**What to do**
Word for word, repeat the lines of the records from the first line up to and including the line that contains "right elbow: (257, 372)", passing over any pictures.

== Segment start ==

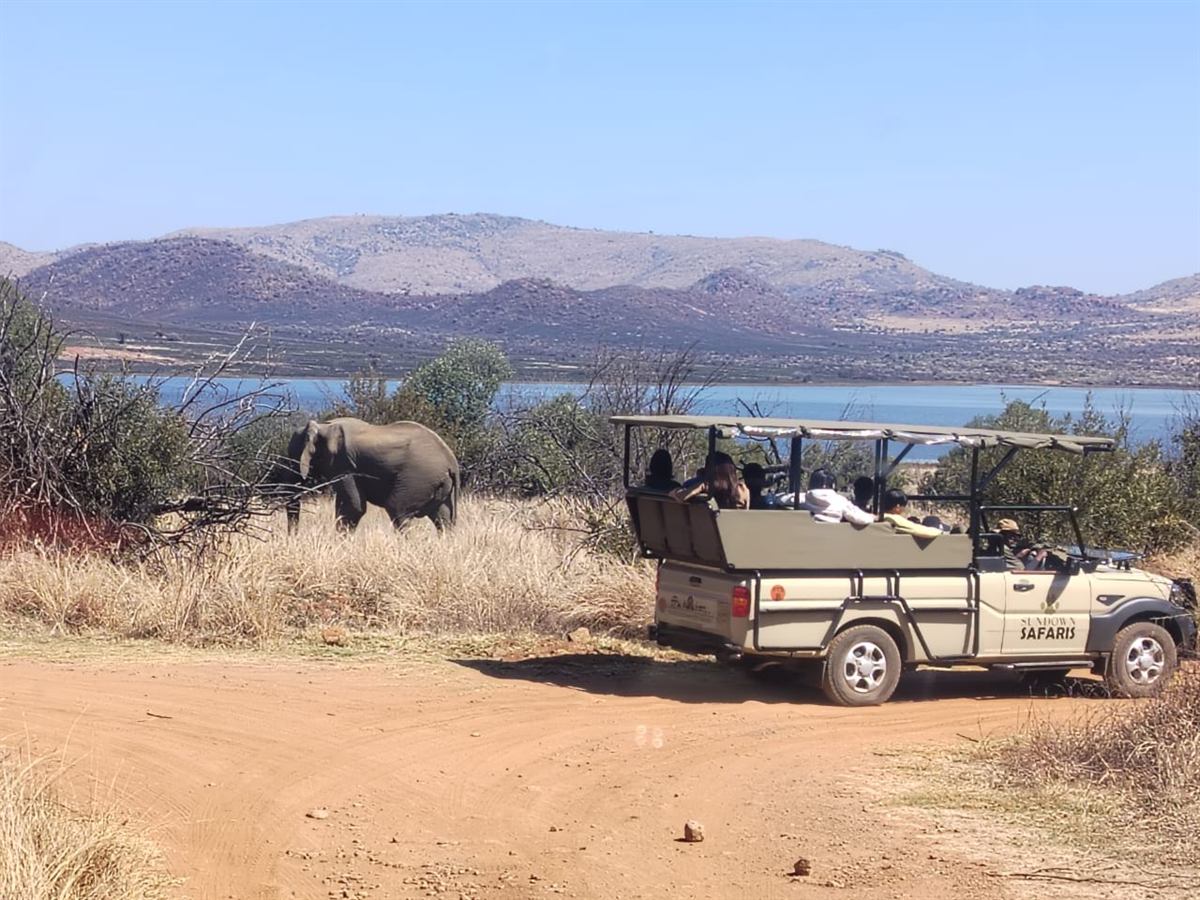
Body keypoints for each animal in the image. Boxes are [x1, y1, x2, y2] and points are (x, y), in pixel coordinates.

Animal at [278, 417, 459, 533]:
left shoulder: (344, 465)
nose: (293, 538)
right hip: (439, 485)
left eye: (292, 458)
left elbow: (354, 507)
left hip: (417, 479)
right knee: (444, 520)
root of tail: (452, 463)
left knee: (398, 510)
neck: (324, 426)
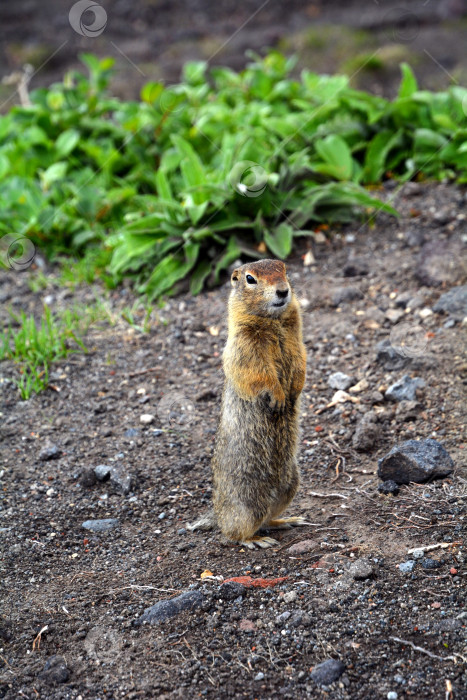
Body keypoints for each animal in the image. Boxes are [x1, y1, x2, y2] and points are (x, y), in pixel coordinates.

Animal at [188, 260, 308, 548]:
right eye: (250, 279)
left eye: (284, 269)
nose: (283, 291)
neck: (273, 322)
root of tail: (217, 514)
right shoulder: (244, 345)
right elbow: (257, 372)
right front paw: (278, 396)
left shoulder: (297, 339)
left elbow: (301, 360)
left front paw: (296, 389)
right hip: (246, 502)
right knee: (234, 532)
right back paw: (255, 540)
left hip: (291, 484)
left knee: (267, 518)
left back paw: (285, 521)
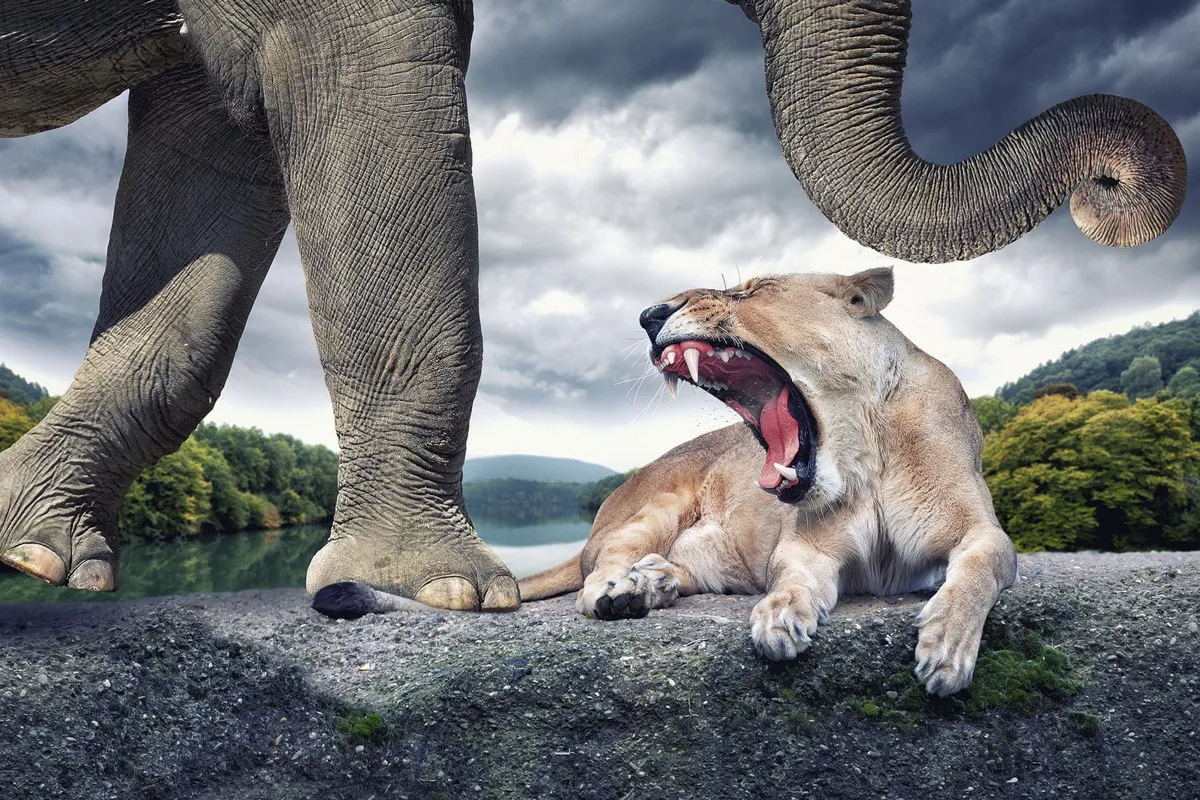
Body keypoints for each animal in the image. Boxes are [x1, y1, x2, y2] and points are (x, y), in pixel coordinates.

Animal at [519, 267, 1018, 696]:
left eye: (753, 290)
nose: (649, 315)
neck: (867, 451)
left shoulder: (981, 530)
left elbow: (983, 567)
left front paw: (946, 646)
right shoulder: (806, 545)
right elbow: (791, 576)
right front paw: (781, 615)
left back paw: (657, 578)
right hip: (657, 505)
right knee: (601, 567)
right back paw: (624, 590)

== Segment end ==

**Output for this task**
Body keypoints for each animal in the image. Boxes are [x1, y1, x2, y2] and points are (x, y), in pixel coordinates.

Animal at [278, 417, 459, 533]:
left shoulder: (344, 465)
nose: (293, 538)
right hip: (439, 485)
left eye: (292, 458)
left elbow: (354, 507)
left hip: (417, 479)
right knee: (444, 520)
root of tail: (452, 463)
left knee: (398, 510)
neck: (324, 426)
Body keypoints for each animal in the image. Boxes are [x1, y1, x2, y2] and points are (x, y), in pixel coordinates.

Animal at [188, 260, 308, 548]:
right eye: (250, 279)
left eye: (284, 269)
nose: (283, 291)
neck: (273, 322)
root of tail: (217, 514)
right shoulder: (244, 345)
right elbow: (257, 372)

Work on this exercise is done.